The grid of boxes with city names in it on the left hand side of the diagram is a list of all the cities in rank order. Making a vertical list would have lead to a diagram that would be way too tall to read. This list is in reading order (so the top left, New York, is the highest ranked, then read left to right and top to bottom, so that Suzhou is the 2nd lowest scoring, and Kathmandu is the lowest).

The curves to the right of the boxes connect the 5 cities on each row to their position on the value axis. Note that because the data is highly quantized (all the features are on a 1-5 scale), there are lots of ties. Indeed, the top 13 cities are all tied for first place. (note how a lot of curves all connect to the same place)

The histogram (to the right of the curves) has odd gaps because of this quantization. It is actually 20 evenly spaced bins from min value to max value, but only a few of them are non-empty because of the quantization issues.

To the right of the histogram are 3 modified boxplots. The leftmost (gray) gives the distribution of the entire data. The middle one (green) the distribution of the non-US-marked cities, and the right one (blue) the US-marked cities. From this box plot, you can see that this explainer does a pretty good job of separating the classes.
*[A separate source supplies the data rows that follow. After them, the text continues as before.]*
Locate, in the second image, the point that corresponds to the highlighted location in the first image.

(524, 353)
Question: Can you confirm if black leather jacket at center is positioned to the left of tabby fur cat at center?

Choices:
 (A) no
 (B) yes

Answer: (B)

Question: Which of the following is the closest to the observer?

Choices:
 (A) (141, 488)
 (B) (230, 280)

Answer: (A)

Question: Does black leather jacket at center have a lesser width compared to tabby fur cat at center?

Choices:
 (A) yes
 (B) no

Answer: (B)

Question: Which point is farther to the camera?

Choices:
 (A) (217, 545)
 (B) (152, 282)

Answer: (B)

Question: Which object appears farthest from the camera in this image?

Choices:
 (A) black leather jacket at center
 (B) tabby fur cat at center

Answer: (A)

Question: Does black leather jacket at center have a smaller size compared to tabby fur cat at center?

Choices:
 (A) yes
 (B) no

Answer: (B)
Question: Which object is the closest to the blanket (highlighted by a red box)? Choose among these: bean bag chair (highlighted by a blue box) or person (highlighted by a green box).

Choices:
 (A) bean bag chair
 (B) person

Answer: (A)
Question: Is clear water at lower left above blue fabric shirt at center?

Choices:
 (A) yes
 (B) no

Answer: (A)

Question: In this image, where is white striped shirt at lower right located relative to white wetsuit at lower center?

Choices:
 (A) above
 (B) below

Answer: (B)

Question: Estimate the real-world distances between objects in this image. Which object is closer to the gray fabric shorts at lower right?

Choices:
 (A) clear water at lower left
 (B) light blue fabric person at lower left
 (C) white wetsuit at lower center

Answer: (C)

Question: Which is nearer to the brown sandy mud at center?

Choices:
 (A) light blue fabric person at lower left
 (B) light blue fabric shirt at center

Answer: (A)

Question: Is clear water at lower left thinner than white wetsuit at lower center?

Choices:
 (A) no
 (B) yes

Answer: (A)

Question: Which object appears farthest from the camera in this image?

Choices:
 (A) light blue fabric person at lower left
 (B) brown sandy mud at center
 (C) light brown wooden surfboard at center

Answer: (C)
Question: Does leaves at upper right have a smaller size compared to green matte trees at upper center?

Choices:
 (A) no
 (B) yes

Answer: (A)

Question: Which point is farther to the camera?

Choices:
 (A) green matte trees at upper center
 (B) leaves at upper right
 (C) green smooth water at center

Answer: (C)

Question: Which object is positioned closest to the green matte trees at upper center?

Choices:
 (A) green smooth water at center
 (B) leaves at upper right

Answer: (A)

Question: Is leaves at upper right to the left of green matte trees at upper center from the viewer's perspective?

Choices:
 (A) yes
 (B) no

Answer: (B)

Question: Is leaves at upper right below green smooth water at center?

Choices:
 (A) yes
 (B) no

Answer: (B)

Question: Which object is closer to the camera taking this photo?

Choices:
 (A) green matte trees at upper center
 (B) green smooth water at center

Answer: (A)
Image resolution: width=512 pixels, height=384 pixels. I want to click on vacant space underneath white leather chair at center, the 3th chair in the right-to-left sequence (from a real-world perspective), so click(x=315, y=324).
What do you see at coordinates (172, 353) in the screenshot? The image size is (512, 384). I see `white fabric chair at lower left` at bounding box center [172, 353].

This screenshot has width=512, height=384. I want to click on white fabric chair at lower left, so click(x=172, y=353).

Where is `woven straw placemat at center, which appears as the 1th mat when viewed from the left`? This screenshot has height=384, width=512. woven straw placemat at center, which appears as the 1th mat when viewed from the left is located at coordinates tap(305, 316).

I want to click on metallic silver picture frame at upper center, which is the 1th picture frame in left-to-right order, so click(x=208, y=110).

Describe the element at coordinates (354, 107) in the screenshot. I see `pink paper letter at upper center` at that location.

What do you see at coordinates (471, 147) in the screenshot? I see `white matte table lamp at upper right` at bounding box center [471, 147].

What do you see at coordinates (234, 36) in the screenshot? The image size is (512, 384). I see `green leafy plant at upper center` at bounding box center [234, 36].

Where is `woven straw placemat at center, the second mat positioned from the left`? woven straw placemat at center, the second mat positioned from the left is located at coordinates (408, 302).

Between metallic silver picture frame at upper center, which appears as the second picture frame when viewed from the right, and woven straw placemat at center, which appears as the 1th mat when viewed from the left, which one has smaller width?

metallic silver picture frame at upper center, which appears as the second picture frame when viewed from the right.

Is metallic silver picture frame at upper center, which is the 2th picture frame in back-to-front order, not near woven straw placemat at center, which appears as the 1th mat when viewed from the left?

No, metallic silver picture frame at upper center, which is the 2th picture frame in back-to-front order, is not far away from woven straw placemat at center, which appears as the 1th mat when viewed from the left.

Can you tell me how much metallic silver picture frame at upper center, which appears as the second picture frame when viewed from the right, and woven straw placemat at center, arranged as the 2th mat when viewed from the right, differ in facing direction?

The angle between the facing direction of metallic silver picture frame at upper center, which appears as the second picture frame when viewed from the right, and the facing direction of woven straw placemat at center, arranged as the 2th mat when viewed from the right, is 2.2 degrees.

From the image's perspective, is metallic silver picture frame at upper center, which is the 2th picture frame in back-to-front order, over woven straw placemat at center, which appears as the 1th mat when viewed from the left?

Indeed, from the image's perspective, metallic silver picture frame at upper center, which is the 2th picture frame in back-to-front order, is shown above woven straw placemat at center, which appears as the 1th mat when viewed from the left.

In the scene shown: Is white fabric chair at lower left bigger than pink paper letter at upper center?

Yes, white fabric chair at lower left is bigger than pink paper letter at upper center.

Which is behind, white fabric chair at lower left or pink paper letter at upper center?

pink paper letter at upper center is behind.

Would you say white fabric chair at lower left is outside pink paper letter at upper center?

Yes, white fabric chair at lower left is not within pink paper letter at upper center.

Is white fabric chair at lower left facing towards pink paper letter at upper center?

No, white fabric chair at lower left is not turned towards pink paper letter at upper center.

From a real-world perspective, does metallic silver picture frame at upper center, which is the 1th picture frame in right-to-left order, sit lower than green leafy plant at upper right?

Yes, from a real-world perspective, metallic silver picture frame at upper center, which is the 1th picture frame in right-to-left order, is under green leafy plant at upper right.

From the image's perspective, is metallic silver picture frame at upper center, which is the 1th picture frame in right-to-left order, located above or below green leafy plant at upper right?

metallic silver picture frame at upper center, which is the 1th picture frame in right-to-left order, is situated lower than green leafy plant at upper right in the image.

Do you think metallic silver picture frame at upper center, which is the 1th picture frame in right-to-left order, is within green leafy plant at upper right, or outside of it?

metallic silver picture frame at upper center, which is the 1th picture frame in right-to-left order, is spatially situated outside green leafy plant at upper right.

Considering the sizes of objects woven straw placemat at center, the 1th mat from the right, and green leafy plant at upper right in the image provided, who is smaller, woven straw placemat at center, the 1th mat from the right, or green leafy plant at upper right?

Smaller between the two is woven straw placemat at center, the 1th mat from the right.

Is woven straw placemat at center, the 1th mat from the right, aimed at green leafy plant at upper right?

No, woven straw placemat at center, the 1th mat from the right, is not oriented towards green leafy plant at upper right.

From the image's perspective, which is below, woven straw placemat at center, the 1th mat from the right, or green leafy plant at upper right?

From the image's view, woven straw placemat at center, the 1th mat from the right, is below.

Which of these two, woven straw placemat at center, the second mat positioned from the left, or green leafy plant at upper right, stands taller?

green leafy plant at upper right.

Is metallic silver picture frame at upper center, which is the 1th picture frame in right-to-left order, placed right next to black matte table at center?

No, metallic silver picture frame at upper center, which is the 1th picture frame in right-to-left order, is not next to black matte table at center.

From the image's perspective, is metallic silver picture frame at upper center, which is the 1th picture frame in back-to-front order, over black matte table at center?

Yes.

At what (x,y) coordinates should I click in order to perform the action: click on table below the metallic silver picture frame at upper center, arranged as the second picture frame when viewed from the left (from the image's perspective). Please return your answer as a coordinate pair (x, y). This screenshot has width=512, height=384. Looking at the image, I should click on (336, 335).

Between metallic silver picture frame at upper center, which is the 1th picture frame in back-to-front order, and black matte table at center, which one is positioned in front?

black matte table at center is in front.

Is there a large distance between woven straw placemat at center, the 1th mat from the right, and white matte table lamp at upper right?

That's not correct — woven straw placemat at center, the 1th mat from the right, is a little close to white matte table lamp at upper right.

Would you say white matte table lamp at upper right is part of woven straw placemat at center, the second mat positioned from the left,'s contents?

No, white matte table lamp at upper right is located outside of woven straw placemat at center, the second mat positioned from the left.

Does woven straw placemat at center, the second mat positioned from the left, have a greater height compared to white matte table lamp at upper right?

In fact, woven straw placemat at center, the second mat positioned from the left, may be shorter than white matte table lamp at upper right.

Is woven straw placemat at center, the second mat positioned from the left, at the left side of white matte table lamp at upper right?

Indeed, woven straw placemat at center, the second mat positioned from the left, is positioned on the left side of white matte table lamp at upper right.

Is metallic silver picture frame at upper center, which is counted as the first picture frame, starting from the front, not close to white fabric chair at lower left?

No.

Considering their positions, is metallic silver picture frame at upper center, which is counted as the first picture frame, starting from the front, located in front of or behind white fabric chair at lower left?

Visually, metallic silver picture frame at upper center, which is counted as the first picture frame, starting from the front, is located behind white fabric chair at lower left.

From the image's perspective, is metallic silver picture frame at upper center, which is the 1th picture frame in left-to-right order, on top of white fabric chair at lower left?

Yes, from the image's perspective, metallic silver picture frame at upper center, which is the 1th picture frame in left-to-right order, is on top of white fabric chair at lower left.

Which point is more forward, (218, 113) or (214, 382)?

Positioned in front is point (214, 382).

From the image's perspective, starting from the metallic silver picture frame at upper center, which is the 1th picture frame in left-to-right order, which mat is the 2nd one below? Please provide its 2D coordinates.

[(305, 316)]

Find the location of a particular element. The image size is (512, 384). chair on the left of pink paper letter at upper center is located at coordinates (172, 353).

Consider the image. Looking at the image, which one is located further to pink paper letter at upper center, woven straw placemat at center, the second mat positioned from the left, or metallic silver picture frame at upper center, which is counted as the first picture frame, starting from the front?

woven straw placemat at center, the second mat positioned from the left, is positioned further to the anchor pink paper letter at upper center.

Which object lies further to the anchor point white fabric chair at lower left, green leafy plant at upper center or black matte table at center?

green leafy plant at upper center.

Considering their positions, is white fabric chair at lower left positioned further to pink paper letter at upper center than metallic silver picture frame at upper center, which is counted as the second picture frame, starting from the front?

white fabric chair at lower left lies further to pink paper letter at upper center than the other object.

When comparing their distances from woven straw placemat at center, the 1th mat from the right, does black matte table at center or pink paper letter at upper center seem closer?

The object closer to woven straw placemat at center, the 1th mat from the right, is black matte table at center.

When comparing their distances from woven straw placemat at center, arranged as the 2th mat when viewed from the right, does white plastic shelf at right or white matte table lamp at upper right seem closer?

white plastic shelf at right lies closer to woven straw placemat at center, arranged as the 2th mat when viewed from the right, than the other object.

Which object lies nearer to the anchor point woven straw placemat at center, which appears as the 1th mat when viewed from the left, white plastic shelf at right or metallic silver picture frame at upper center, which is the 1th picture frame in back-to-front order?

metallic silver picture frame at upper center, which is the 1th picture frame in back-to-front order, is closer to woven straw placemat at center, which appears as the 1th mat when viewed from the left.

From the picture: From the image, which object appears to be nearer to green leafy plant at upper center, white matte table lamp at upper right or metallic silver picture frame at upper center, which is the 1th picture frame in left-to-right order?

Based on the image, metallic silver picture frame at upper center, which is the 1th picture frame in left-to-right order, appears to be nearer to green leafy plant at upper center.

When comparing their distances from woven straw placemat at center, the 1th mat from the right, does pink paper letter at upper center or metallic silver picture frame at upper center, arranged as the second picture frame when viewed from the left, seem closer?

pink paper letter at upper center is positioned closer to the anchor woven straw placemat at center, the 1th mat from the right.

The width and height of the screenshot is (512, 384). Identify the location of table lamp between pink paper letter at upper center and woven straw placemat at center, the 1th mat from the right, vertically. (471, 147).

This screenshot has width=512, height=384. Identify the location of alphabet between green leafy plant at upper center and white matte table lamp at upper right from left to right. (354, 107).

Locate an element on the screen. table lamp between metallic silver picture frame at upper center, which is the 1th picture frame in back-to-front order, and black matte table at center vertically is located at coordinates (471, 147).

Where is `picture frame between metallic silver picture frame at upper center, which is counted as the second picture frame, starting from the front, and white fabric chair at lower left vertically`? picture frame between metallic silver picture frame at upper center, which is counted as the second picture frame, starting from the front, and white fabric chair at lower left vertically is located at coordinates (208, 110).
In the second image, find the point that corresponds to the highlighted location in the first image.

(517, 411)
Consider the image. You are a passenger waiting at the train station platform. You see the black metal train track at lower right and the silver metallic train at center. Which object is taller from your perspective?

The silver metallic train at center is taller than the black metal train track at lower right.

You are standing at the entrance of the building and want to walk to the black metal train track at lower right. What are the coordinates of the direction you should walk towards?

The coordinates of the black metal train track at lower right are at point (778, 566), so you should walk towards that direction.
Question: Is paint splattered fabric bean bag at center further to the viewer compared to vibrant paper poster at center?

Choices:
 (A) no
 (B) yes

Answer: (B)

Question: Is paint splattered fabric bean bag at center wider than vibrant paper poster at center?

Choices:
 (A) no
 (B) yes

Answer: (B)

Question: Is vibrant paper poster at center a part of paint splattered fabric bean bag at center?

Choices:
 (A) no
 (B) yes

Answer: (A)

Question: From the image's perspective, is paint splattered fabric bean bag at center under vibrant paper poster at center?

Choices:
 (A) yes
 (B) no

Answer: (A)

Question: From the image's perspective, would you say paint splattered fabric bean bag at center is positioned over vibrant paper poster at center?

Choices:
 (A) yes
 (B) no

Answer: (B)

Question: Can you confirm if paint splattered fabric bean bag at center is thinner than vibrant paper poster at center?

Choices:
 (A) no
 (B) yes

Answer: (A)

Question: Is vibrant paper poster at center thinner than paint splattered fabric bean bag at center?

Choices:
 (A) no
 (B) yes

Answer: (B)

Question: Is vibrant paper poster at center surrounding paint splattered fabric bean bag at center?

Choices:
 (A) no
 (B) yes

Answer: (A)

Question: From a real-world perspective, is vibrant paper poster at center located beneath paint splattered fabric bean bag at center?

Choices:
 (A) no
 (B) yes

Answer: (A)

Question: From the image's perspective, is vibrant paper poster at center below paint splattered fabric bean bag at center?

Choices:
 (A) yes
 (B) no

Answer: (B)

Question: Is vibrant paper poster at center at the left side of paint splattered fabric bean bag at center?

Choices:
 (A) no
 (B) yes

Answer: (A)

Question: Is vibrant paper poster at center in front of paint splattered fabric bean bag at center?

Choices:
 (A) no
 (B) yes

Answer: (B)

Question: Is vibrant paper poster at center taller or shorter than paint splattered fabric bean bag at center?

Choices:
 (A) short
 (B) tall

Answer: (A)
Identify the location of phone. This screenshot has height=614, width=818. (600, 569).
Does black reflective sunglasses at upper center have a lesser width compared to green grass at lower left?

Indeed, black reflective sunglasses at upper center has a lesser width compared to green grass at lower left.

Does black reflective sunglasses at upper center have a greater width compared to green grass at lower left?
Notice that there are two really glaring errors: two cities marked as being in the US that score very low on the "American-ness" score. This is despite the fact that training tried to make them be American. However, because we have chosen a simple function, it is unable to correctly capture the answers - we have made a tradeoff between correctness and simplicity.

Having two negative outliers, makes them worthy of examination. One of the outliers is San Juan - which is in a US Territory (which by some definitions is not part of the country). The other outlier is San Jose, which might be a city in California, or it might be the capital of Guatamala (the data source does not specify). Both of these cities consistently score low on various explainers of American-ness (see Figure 2 in the paper).